CATHOLIC BROAD CONTEMPLATES RIP TOMBSTONE



As a Catholic Broad in her early 70s, my mortality is rather staring me in the face, especially after 3 kinds of cancer, 2 surgeries, chemo, and then developing an autonomic nervous system disorder from said events.

In the early years of our marriage, Rick and I used to love to visit old cemeteries, read the names on the stones, the dates, and whether they were the beloved spouse of someone or a "relic," a child who died from a fever, or other causes. The stones were so beautiful with their death's heads on them, twining vines, and archaic script chiseled into the slate.  I even still have some of the rubbings we did, and I cherish them. They are stories told in stone.




Fast forward to when I came into the Catholic Church, largely under the influence of a beloved priest, Fr. Gene, and the beauty of the Mass, the liturgy, and the Sacraments. Once when talking about being buried or cremated and how our church looked at both options (cremation ok now, used to be not ok), Fr. Gene said, "It's important to have a place in the ground where people can go, visit, and remember. Maybe say a prayer or two."



Have I visited my dad's and mom's graves in the nearby cemetery? A few times I have. Sometimes I have said a prayer and hoped they were at the "beer and shrimp table" in heaven, as opposed to the "cheese whiz and ritz crackers table," as Anne Lamott so cleverly put it.

 I like knowing that their bodily remains are right down the road, and if I so wish, I can go there, see the ground over their graves, and feel connected.

So now, at my age, I have to gather courage and buy a plot in the cemetery. It is astonishingly expensive to put one's remains into the earth. I have friends who have scattered the ashes of their husbands and/or parents into the ocean and felt good about it. Not me, however. I don't like the idea of being scattered to the four winds or the salt water. 

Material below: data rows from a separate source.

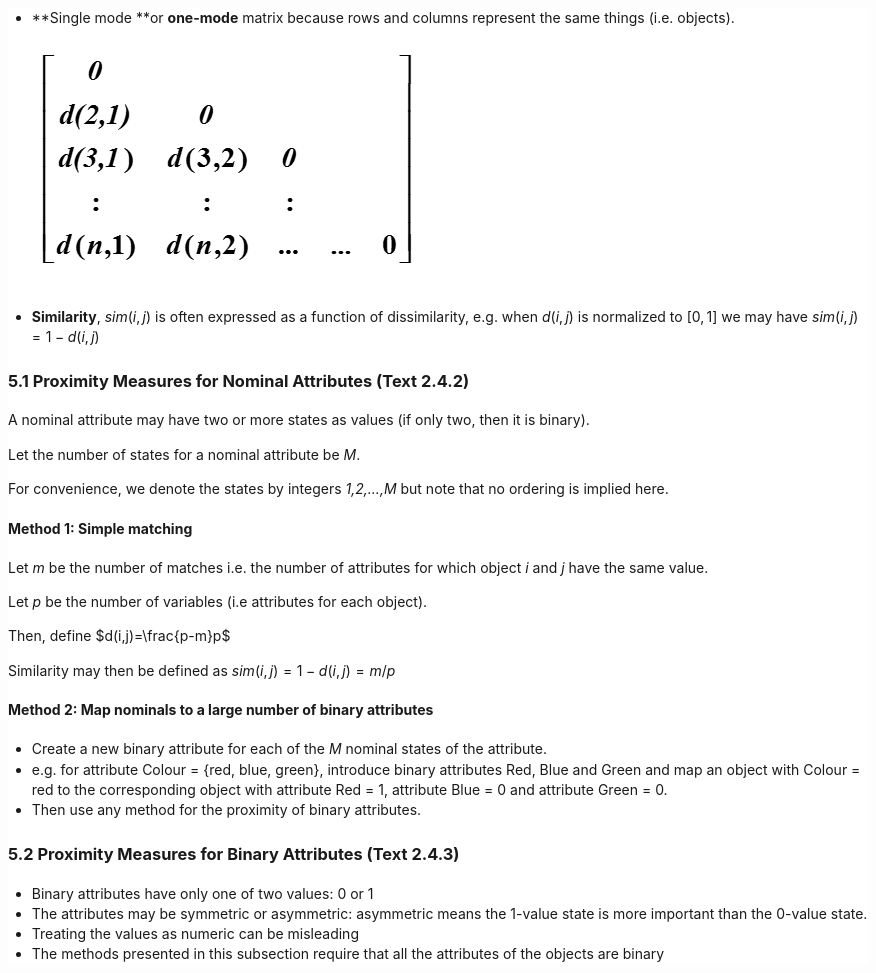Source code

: - **Single mode **or **one-mode** matrix because rows and columns represent the same things (i.e. objects). ![img](pic/week2-06.png)
- **Similarity**, $sim(i,j)$ is often expressed as a function of dissimilarity, e.g. when $d(i,j)$ is normalized to $[0,1]$ we may have $sim(i,j)=1-d(i,j)$

### 5.1 Proximity Measures for Nominal Attributes (Text 2.4.2)

A nominal attribute may have two or more states as values (if only two, then it is binary).

Let the number of states for a nominal attribute be *M*.

For convenience, we denote the states by integers *1,2,...,M*  but note that no ordering is implied here.

#### Method 1: Simple matching

Let *m* be the number of matches  i.e. the number of attributes for which object *i* and *j* have the same value.

Let *p* be the number of variables (i.e attributes for each object).

Then, define $d(i,j)=\frac{p-m}p$

Similarity may then be defined as $sim(i,j)=1-d(i,j)=m/p$

#### Method 2: Map nominals to a large number of binary attributes

- Create a new binary attribute for each of the *M* nominal states of the attribute.
- e.g. for attribute Colour = {red, blue, green}, introduce  binary attributes Red, Blue and Green  and map an object with Colour = red to the corresponding object with attribute Red = 1, attribute Blue = 0 and attribute Green = 0.
- Then use any method for the proximity of binary attributes.

### 5.2 Proximity Measures for Binary Attributes (Text 2.4.3)

- Binary attributes have only one of two values: 0 or 1
- The attributes may be symmetric or asymmetric: asymmetric means the 1-value state is more important than the 0-value state.
- Treating the values as numeric can be misleading
- The methods presented in this subsection require that all the attributes of the objects are binary
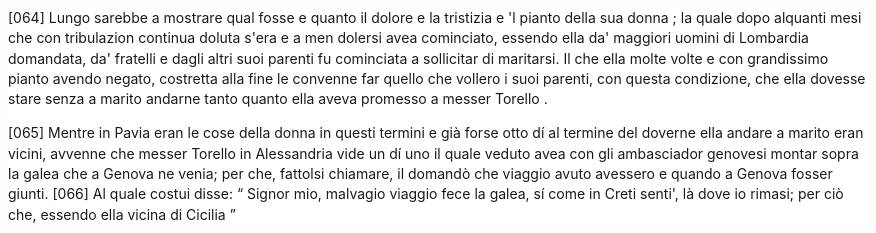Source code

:  <p>
  <a name="p00090064">
   [064]
  </a>
  Lungo sarebbe a mostrare qual fosse e quanto il dolore e la tristizia e 'l pianto della sua
  <name persref="adalieta" type="person">
   donna
  </name>
  ; la quale dopo alquanti mesi che con tribulazion continua doluta s'era e a men dolersi avea cominciato, essendo ella da' maggiori uomini di
  <name placeref="lombardia" type="place">
   Lombardia
  </name>
  domandata, da' fratelli e dagli altri suoi parenti fu cominciata a sollicitar di maritarsi. Il che ella molte volte e con grandissimo pianto avendo negato, costretta alla fine le convenne far quello che vollero i suoi parenti, con questa condizione, che ella dovesse stare senza a marito andarne tanto quanto ella aveva promesso a
  <name persref="torello" type="person">
   messer Torello
  </name>
  .
 </p>
 <p>
  <a name="p00090065">
   [065]
  </a>
  Mentre in
  <name placeref="pavia" type="place">
   Pavia
  </name>
  eran le cose della
  <name persref="adalieta" type="person">
   donna
  </name>
  in questi termini e gi&agrave; forse otto d&iacute; al termine del doverne ella andare a marito eran vicini, avvenne che
  <name persref="torello" type="person">
   messer Torello
  </name>
  in Alessandria vide un d&iacute;
  <name persref="ambasciatore-1009" type="person">
   uno
  </name>
  il quale veduto avea con gli ambasciador genovesi montar sopra la galea che a
  <name placeref="genova" type="place">
   Genova
  </name>
  ne venia; per che, fattolsi chiamare, il domand&ograve; che viaggio avuto avessero e quando a
  <name placeref="genova" type="place">
   Genova
  </name>
  fosser giunti.
  <a name="p00090066">
   [066]
  </a>
  Al quale costui disse:
  <q direct="unspecified" who="ambasciatore-1009">
   Signor mio, malvagio viaggio fece la galea, s&iacute; come in
   <name placeref="creta" type="place">
    Creti
   </name>
   senti', l&agrave; dove io rimasi; per ci&ograve; che, essendo ella vicina di
   <name placeref="sicilia" type="place">
    Cicilia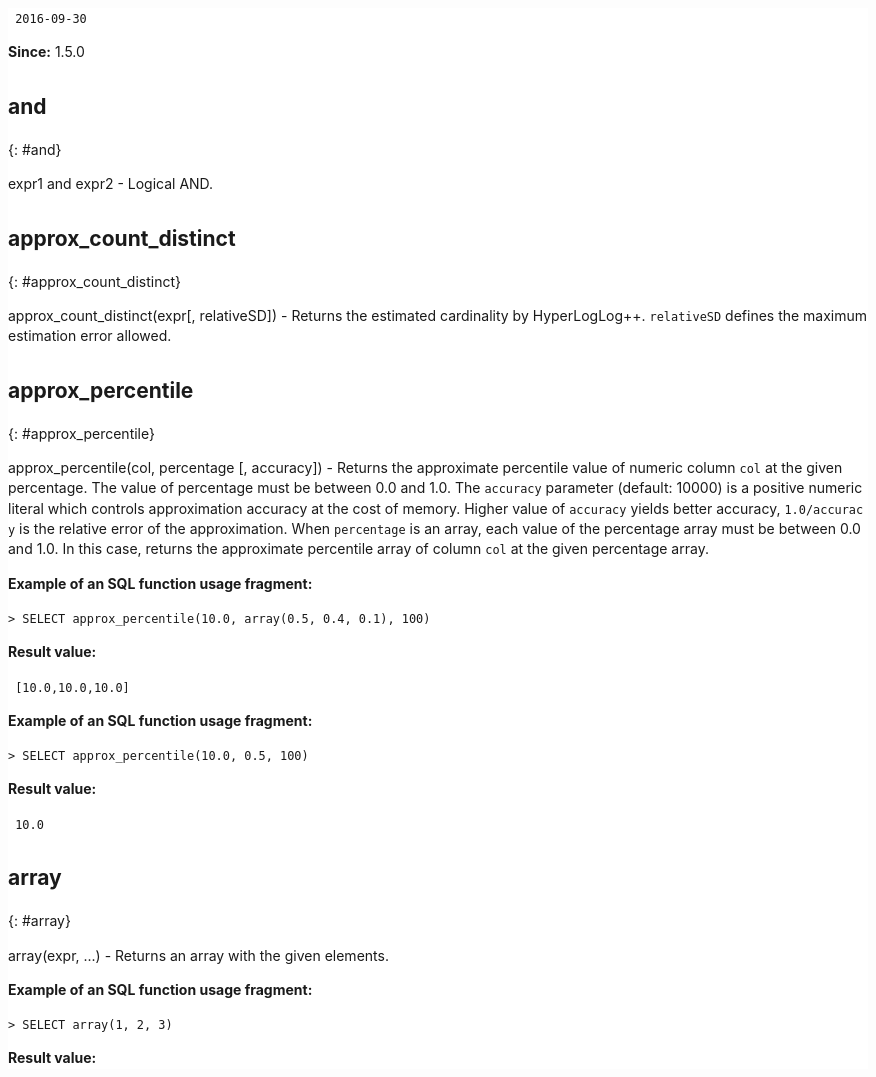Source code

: <pre><code> 2016-09-30</code></pre>

<strong>Since:</strong> 1.5.0

## and
{: #and}

expr1 and expr2 - Logical AND.

## approx_count_distinct
{: #approx_count_distinct}

approx_count_distinct(expr[, relativeSD]) - Returns the estimated cardinality by HyperLogLog++.
<code>relativeSD</code> defines the maximum estimation error allowed.


## approx_percentile
{: #approx_percentile}

approx_percentile(col, percentage [, accuracy]) - Returns the approximate percentile value of numeric
column <code>col</code> at the given percentage. The value of percentage must be between 0.0
and 1.0. The <code>accuracy</code> parameter (default: 10000) is a positive numeric literal which
controls approximation accuracy at the cost of memory. Higher value of <code>accuracy</code> yields
better accuracy, <code>1.0/accuracy</code> is the relative error of the approximation.
When <code>percentage</code> is an array, each value of the percentage array must be between 0.0 and 1.0.
In this case, returns the approximate percentile array of column <code>col</code> at the given
percentage array.

**Example of an SQL function usage fragment:**

<pre><code>&gt; SELECT approx_percentile(10.0, array(0.5, 0.4, 0.1), 100)</code></pre>

**Result value:**

<pre><code> [10.0,10.0,10.0]</code></pre>

**Example of an SQL function usage fragment:**

<pre><code>&gt; SELECT approx_percentile(10.0, 0.5, 100)</code></pre>

**Result value:**

<pre><code> 10.0</code></pre>


## array
{: #array}

array(expr, ...) - Returns an array with the given elements.

**Example of an SQL function usage fragment:**

<pre><code>&gt; SELECT array(1, 2, 3)</code></pre>

**Result value:**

I want something concrete, earthy. Our plot will have room for 4 urns, should anyone else in the family wish to be there. Somehow I doubt it. I also doubt anyone close to us will want to come visit our graves. 

Nevertheless, she persisted. And sometimes, when I am getting my steps in on our flat deck (necessary now with my broken toe), I think not just about food and what I will cook and how I wish Trump would have a heart attack, but also about what to have carved on my tombstone. "She loved life!" is one I thought of. "God came & she embraced him." Not so good, also not crazy about God always being male. This is what I came to this morning, and I think it is perfect:



"On my way, God!" That says it all. I will be going home to the person who created me, sustained me during my many years--both good and bad--and now it is time to leap into God's arms with a glad cry, Here I Am Baby! Love You Forever!